ワイこと中村源氏(25)、某有名大学の文学部を首席で卒業した天才作家やで。自分で言うのもなんやけど、紫式部なんかよりよっぽど文才あるんや。

ある日、担当編集の田中さんから電話があってん。

「中村くん、次の企画どうする?」

ワイは即答したで。

「現代版源氏物語や!でも今回は全員イケメンにするで!」

田中さん、最初は困惑しとったけど、ワイの熱弁に負けて了承してくれたんや。

そして、ワイは筆を走らせ始めたんや。

主人公は、超イケメンで頭脳明晰、スポーツ万能の中村光源氏(もちろんワイがモデルや)。
父親は元首相、母親は元ミス・ユニバースっちゅう設定や。

光源氏の幼馴染で、クールビューティな高倉ふじお(藤壺のモデル)。
天真爛漫でポップな雨月ゆうき(空蝉)。
知的で大人っぽい桐谷むらさき(紫の上)。

こいつらを中心に、様々なイケメンキャラを登場させて、恋愛模様を描いていったんや。

ワイの小説は瞬く間に大ベストセラーになってもうた。
「イケメンしかおらん源氏物語」
「平安時代をバベルのようなイケメンタワーに変えた衝撃作」
「源氏物語がBLになった!?」
なんて評されて、めっちゃ話題になってん。

そんな絶好調のワイに、ある日突然アニメ化の話が舞い込んできたんや。

「やったで!これで天下取ったも同然や!」

ワイは意気揚々とアニメ制作会社に乗り込んでいったんや。

しかし、そこで衝撃の事実が発覚してもうた。

なんと、ワイの小説の登場人物を演じる声優が、全員美少女やったんや!

「ちょ、ちょっと待って!これイケメンキャラやで!?なんで女の子が演じとんねん!」

プロデューサーは涼しい顔で答えよった。

「いやいや、中村先生。美少女声優がイケメン演じる方が、今どきウケるんすよ」

ワイ、その場で気絶しかけたで。

でも、そこからが本番やった。

アニメが始まると、予想以上の大ヒットになってもうたんや。

「美少女声優がイケメン演じるとか斬新すぎ!」
「中村光源氏の声可愛すぎぃ!」
「これもう半分女体化源氏物語やろ」

視聴者の反応は上々で、グッズは飛ぶように売れていったんや。

ワイの銀行口座には、どんどん印税が振り込まれていく。

そんなある日、ワイは秋葉原を歩いとったんや。すると、そこでとんでもないものを目にしてもうた。

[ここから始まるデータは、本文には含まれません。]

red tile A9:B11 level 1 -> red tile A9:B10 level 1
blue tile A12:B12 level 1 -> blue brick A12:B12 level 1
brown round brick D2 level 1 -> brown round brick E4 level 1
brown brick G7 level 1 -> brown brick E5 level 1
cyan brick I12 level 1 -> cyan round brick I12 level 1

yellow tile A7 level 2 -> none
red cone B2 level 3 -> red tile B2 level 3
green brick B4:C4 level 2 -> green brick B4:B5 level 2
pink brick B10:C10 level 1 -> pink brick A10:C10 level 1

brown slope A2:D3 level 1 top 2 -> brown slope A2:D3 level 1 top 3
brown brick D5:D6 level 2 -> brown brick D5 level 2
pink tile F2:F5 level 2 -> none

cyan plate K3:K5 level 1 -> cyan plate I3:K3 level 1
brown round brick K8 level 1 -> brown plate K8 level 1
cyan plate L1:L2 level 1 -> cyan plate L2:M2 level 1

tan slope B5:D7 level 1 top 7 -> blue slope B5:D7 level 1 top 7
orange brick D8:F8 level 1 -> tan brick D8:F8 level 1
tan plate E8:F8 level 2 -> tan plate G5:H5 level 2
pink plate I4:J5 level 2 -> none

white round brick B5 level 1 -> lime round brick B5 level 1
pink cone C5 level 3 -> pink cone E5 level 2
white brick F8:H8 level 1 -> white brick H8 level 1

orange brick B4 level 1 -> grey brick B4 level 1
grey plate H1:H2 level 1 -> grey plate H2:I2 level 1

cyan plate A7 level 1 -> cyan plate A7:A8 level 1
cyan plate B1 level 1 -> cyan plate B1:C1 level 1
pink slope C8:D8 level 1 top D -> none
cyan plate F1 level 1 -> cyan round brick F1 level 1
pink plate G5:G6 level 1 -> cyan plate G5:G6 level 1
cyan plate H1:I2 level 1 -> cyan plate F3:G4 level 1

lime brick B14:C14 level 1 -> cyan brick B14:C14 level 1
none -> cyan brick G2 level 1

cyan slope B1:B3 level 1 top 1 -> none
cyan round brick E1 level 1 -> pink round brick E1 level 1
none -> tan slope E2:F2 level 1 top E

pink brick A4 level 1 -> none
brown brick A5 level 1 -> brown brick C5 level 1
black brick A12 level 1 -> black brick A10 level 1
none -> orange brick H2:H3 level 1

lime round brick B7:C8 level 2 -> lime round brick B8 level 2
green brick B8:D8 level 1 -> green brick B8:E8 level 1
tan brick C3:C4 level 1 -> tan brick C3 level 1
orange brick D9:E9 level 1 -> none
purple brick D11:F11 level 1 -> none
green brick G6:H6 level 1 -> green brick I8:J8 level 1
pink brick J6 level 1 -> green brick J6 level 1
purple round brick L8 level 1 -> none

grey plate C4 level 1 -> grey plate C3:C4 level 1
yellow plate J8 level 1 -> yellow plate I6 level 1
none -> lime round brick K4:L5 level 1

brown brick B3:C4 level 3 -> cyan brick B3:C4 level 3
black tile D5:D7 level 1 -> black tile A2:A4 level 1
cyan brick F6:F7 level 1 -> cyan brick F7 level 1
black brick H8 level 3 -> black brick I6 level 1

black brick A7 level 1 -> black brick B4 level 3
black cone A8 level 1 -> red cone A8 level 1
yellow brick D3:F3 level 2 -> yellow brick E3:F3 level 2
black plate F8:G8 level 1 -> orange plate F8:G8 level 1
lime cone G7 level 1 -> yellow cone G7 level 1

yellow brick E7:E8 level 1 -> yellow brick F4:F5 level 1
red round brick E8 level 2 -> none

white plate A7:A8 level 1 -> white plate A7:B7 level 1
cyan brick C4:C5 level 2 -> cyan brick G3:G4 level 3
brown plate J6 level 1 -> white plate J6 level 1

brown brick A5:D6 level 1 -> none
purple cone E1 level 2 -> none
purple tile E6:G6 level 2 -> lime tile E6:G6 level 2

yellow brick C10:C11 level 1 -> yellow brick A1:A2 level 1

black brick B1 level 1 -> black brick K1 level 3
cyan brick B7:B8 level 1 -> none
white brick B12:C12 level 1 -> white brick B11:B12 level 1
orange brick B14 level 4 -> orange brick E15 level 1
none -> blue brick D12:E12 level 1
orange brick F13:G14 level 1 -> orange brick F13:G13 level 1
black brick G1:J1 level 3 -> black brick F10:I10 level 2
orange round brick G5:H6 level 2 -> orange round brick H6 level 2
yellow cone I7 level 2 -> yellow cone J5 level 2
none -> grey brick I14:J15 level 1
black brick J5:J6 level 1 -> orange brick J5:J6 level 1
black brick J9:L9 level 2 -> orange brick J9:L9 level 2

ワイの小説のコスプレをした美少女たちが、大勢おるやないか!

「うわ...ワイの小説こんなことになっとったんか...」

ワイはショックで座り込んでしまいそうになったんや。

そんなワイを、通りがかりの美少女コスプレイヤーが声をかけてきてん。

「あの...もしかして中村先生ですか?」

ワイが頷くと、その子は目を輝かせて言うたんや。

「わー!大ファンです!先生の小説読んで、文学に興味持ちました!今、大学で平安文学勉強してるんです!」

その言葉を聞いて、ワイはハッとしたんや。

そうや、ワイがやりたかったんは、源氏物語を現代に蘇らせることやったんや。イケメンだけの世界を作ることやのうて。

ワイは決意したんや。次は、本気の現代版源氏物語を書こうって。

今じゃワイ、本格的な現代版源氏物語に取り組んどる。もちろんイケメンもおるけど、様々な人間模様を描いとるんや。

そして、あの美少女コスプレイヤーとは親友になって、時々平安文学について語り合っとるで。

ワイの人生、まんま源氏物語やったわ。

イケメンだけの世界を作ろうとして、結局は美少女だらけの世界を作ってしもうた。
でも、そのおかげで多くの人に源氏物語の魅力を知ってもらえたんや。

紫式部はんも、天国で笑っとるかもしれんな。

「こら中村!わしの源氏物語を何じゃと思っとるんじゃ!...でもまあ、ようやったぞ」なんてな。

ほんま、人生何があるかわからんで。
なんJのみんなも、自分の才能信じて頑張るんやで!
...まあ、ワイみたいにイケメン小説が美少女だらけになるっちゅう珍事は、めったにないと思うけどな!ガハハ!